I believe people are not created to be alone, but that basic idea plays itself out in very different ways from individual to individual. Some of us are single and find the companionship we need in the broader community. Some of us require a different kind of intimacy that requires a life partner. Still others fall somewhere in the middle. I believe God's concern for us and God's design for us in creation is that we be in relationship and those relationships reflect the love of God. Period.

But what about sex? First, let me say that I do not believe that any of the passages traditionally used to condemn GLBT relationships are relevant to the issue as we experience it in our culture. I do not see any passages in scripture that directly address two same sex adults involved in a committed relationship. There might be hints - check out 2 Samuel 1:26 - but tey are only hints and nothing for sure. So how do we make decisions regarding the appropriateness of sexual expression between two people? The criteria for GLBT folk are the same as for straight folk.

I really like a book I read some years ago by James Nelson called Embodiment: An Approach to Sexuality and Christian Theology. If I remember it correctly, after talking about the meaning of sexual expression in human relationships, Nelson sets out a schema for judging the morality of sexual expressions. He says that sex is always infused with meaning and that it is never just a bodily function. As such, there must be a theological/moral framework to evaluate the appropriateness of sexual acts. His criteria, as I remember them, are
1. Is the sexual expression appropriate for the depth of the commitment of the two people?
2. Is the expression humanizing for the partners or is it exploitative of one or both of them?
3. Are both partners willing and able to live with any possible consequences of the act?

Obviously two people who just met in a bar cannot meet #1. A pair of teenagers cannot meet #3. A pedophile and a child cannot meet any of the three. Nelson would argue, and I think rightly, that there are sexual expressions between married couples that do not meet his criteria and are immoral. He would also argue, again I think rightly, that sexual intercourse between a gay couple can meet all of the criteria and if so, is proper and absolutely blessed by God in the context of their relationship.

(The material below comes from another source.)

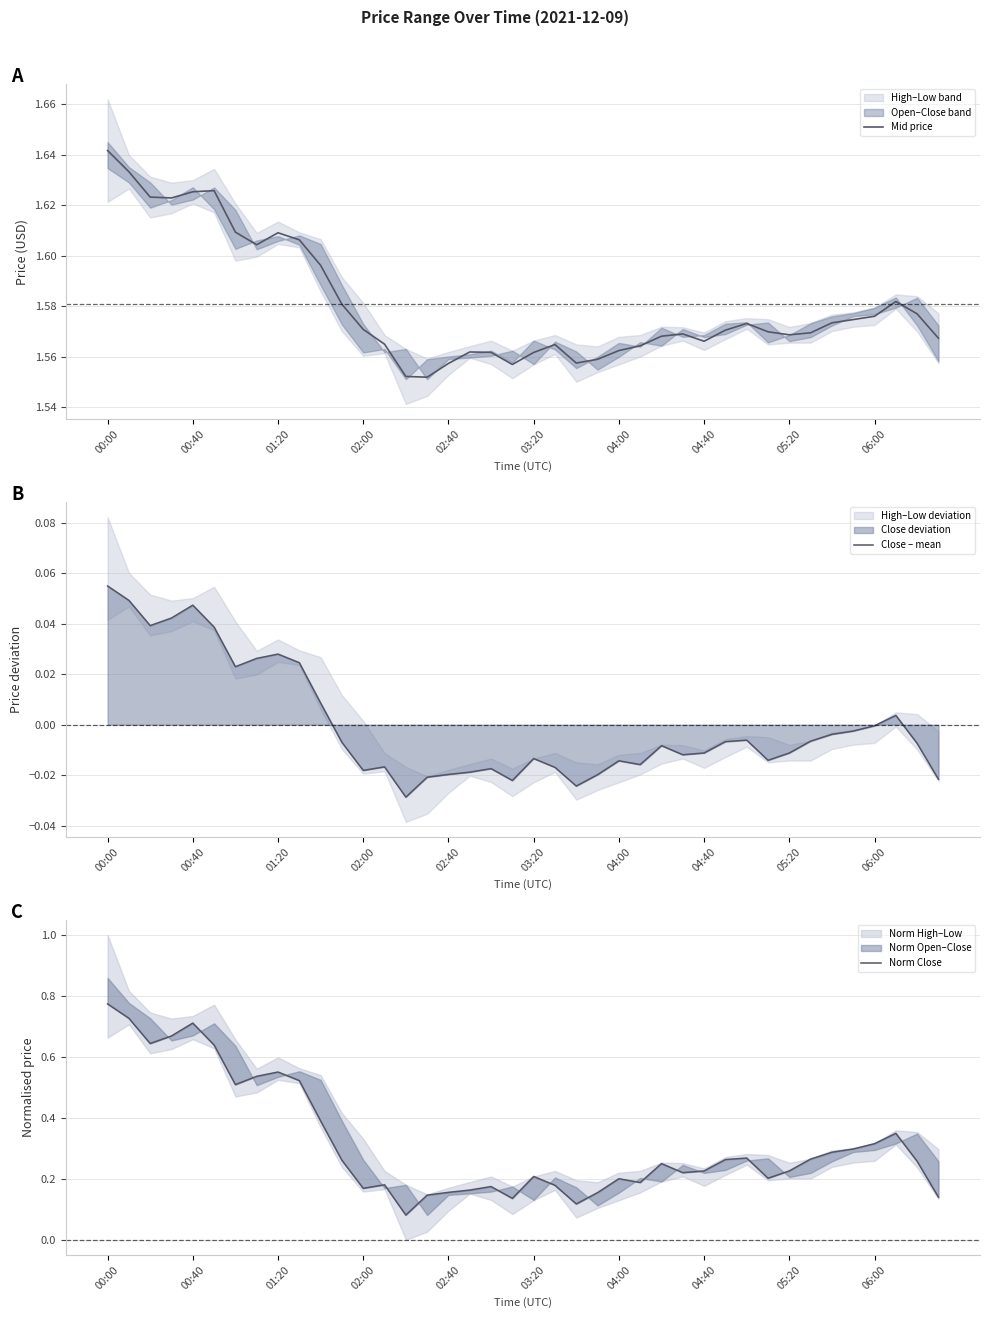

How many positive values does the Close – mean series have?

12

So what is marriage in my theology? It is a covenant between two people before God in the context of their community to work together to fulfill God's yearnings for them as individuals and as a couple. Gender is not an issue. For me, the legal aspect is entirely separate. Because marriage is a covenant before God, the role of the state is secondary. I have done weddings of gay and of lesbian couples in New York where it was not sanctioned by the state. I still performed a marriage and believe they are married before God. Regardless of what happens with the law in the state of California, if a gay or lesbian couple comes to me seeking marriage, I will perform the service under the same criteria I would use for a straight couple. Unfortunately, if prop 8 passes, that same couple will not have legal standing, secondary though it is.